Companies who misclassify their workers often do so in order to reduce costs. Small businesses or companies with low profit margins could face potentially disastrous additional expenses if their independent contractors are deemed to be employees.  Unlike independent contractors, employees must have taxes withheld from their wages, and they are eligible for essential employee rights and benefits under the law. Misclassified workers may lose access to minimum wage and overtime protection, family and medical leave, unemployment insurance, safe workplaces, and workers’ compensation protections. In addition, federal and state governments lose significant tax revenue, which ultimately translates to losses in employee-based programs, such as state unemployment insurance and workers’ compensation funds.

 

Georgia courts have typically used an analysis known as the common law “control test” to assess whether a worker is an employee or an independent contractor. This test focuses on the degree of control or direction that the employer exerts over the worker. The recent DOL guidance, however, adopts an “economic realities” test.  This test includes elements of the common law test, but broadens the scope of the analysis to address “whether the worker is economically dependent on the employer (and thus its employee) or is really in business for him or herself (and thus its independent contractor).” In announcing its new guidance, the DOL looked to the Fair Labor Standards Act, which defines employ as “to suffer or permit to work.” Applying this definition, a worker who is “economically dependent on an employer is suffered or permitted to work by the employer.” 

 

The economic realities test, as interpreted by the DOL memorandum, includes the following factors:  

  • Is the work an integral part of the employer’s business?
  • Does the worker’s managerial skill affect the worker’s opportunity for profit or loss?
  • How does the worker’s relative investment compare to the employer’s investment?
  • Does the work performed require special skill and initiative?
  • Is the relationship between the worker and the employer permanent or indefinite?
  • What is the nature and degree of the employer’s control?

The DOL memorandum made a point to note that no one factor – particularly the “control” factor, which is the heart of the common law control test – should “play an oversized role in the analysis of whether a worker is an employee or an independent contractor.”

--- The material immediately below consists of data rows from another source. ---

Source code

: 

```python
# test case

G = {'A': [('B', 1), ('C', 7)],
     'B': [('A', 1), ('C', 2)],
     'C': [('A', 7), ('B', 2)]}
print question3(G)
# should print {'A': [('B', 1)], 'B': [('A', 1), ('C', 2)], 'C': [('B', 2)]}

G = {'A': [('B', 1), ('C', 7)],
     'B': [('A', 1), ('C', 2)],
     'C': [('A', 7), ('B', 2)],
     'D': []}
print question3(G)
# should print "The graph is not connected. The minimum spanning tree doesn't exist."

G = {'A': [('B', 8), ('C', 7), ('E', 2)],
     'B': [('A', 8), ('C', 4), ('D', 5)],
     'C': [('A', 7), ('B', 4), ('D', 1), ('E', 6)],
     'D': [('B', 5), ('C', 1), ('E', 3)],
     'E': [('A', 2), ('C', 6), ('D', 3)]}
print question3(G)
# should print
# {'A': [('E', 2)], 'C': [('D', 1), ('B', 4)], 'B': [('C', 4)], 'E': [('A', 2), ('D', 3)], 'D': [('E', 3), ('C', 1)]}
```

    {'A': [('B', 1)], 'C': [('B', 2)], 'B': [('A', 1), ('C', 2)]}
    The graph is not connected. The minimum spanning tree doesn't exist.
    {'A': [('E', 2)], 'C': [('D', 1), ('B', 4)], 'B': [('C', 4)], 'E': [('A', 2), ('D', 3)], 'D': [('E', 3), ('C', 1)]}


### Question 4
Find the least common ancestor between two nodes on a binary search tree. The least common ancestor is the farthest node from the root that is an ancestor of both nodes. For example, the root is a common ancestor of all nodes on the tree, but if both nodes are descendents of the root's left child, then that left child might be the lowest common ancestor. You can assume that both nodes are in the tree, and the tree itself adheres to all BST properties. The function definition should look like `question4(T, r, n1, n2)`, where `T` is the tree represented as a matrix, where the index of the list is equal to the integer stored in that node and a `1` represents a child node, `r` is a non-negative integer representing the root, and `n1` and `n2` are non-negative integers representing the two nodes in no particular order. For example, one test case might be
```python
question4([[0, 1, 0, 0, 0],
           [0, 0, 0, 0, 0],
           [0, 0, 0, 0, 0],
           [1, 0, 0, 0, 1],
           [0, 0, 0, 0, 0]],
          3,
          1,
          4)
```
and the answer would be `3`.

The DOL’s new guidance shows that it will continue to aggressively pursue enforcement actions against companies that try to skirt the law. In fiscal year 2014 alone, the DOL Wage and Hour Division’s investigations resulted in almost $240 million in back wages for more than 270,000 workers.  

 

But workers who have concerns about how they are being classified by their employer should speak up, and cannot simply count on the DOL or other agencies to step in.  Although it is ultimately the company’s burden to prove independent contractor status, only you know all the facts and circumstances of your particular situation. Just because your company gives you the title of “independent contractor” doesn’t make it so – you could be missing out on essential employee rights and benefits to which you are entitled, including wages, leave, and workers’ compensation protections.  If you are injured on the job, this distinction could become even more important, and you should have an experienced lawyer to help you navigate these obstacles.